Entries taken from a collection

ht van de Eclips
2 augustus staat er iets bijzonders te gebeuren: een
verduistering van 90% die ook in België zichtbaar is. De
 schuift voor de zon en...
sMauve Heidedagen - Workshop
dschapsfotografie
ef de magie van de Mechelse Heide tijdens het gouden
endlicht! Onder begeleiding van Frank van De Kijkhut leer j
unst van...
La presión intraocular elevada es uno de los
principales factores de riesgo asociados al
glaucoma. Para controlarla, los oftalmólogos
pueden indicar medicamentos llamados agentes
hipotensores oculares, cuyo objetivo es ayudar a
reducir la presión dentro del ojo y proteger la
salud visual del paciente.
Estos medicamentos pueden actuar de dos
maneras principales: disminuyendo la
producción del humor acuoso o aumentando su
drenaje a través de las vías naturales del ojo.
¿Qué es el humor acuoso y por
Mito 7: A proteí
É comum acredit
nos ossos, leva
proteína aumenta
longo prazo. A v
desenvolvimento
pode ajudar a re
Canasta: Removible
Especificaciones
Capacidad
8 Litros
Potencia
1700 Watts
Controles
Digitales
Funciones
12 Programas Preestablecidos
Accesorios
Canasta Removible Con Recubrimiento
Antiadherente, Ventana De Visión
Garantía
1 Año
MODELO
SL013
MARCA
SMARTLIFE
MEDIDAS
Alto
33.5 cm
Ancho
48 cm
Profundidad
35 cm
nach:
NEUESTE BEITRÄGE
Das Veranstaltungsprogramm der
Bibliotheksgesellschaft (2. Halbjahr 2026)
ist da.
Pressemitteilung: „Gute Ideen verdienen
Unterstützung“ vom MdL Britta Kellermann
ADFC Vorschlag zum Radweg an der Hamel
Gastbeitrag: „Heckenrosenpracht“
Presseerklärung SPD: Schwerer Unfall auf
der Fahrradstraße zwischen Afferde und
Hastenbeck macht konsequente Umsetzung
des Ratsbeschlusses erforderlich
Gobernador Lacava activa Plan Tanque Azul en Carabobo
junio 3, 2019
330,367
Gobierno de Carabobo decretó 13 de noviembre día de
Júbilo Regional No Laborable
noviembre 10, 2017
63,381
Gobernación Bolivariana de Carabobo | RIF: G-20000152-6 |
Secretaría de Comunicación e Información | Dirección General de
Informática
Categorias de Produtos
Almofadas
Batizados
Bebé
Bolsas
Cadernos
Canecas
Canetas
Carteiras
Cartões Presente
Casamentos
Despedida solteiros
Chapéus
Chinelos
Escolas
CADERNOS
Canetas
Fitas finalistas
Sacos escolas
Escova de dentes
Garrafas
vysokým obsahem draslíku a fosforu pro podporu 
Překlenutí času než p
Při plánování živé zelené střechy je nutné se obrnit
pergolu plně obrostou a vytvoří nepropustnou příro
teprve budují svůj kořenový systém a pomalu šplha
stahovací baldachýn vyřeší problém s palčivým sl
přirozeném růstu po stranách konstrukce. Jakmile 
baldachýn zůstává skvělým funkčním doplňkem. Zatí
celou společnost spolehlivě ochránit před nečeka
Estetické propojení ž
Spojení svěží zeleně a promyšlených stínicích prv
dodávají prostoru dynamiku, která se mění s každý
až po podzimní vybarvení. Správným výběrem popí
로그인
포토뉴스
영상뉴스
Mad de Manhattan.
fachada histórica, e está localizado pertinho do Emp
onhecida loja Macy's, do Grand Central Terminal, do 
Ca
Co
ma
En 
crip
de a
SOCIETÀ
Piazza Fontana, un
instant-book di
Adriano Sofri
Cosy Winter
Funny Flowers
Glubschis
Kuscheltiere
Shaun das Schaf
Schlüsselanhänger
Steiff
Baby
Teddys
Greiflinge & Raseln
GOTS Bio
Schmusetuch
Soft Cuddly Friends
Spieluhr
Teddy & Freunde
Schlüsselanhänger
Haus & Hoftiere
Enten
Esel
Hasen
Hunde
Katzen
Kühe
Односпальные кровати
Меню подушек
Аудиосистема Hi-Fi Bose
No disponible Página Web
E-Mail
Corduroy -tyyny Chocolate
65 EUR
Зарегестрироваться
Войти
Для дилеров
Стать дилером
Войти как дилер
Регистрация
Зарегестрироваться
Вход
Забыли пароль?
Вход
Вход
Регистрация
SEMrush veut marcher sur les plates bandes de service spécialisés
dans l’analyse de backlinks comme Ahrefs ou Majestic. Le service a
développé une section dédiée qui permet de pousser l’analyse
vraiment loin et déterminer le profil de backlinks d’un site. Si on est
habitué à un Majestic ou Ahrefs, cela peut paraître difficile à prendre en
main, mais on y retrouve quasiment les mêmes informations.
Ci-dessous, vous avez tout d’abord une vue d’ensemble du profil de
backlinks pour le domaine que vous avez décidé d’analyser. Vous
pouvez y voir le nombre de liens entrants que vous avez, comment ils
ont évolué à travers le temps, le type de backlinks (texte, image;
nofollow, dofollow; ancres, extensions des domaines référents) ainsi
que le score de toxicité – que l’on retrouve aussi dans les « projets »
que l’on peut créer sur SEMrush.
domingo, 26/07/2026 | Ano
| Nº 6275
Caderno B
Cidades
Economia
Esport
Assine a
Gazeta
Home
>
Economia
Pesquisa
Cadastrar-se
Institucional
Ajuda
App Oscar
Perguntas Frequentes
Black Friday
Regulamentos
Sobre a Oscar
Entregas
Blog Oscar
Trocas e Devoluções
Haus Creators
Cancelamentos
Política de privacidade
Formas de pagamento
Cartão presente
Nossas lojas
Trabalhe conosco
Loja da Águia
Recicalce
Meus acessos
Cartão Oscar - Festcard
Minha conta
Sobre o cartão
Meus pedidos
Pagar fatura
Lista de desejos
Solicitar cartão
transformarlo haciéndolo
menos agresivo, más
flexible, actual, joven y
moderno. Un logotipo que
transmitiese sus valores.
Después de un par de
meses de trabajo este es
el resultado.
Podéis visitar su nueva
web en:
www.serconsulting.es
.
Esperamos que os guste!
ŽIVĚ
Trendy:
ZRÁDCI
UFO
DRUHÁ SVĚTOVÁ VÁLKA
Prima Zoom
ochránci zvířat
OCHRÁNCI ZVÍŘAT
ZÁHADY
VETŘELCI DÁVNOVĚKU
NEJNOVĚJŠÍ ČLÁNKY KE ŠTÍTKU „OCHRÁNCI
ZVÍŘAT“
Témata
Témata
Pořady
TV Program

### [TASK ITEM]
Only the lines above, from the first through the one holding "pueden indicar medicamentos llamados agentes", are to be output, and they must be copied exactly.

### [EXPECTED OUTPUT]
ht van de Eclips
2 augustus staat er iets bijzonders te gebeuren: een
verduistering van 90% die ook in België zichtbaar is. De
 schuift voor de zon en...
sMauve Heidedagen - Workshop
dschapsfotografie
ef de magie van de Mechelse Heide tijdens het gouden
endlicht! Onder begeleiding van Frank van De Kijkhut leer j
unst van...
La presión intraocular elevada es uno de los
principales factores de riesgo asociados al
glaucoma. Para controlarla, los oftalmólogos
pueden indicar medicamentos llamados agentes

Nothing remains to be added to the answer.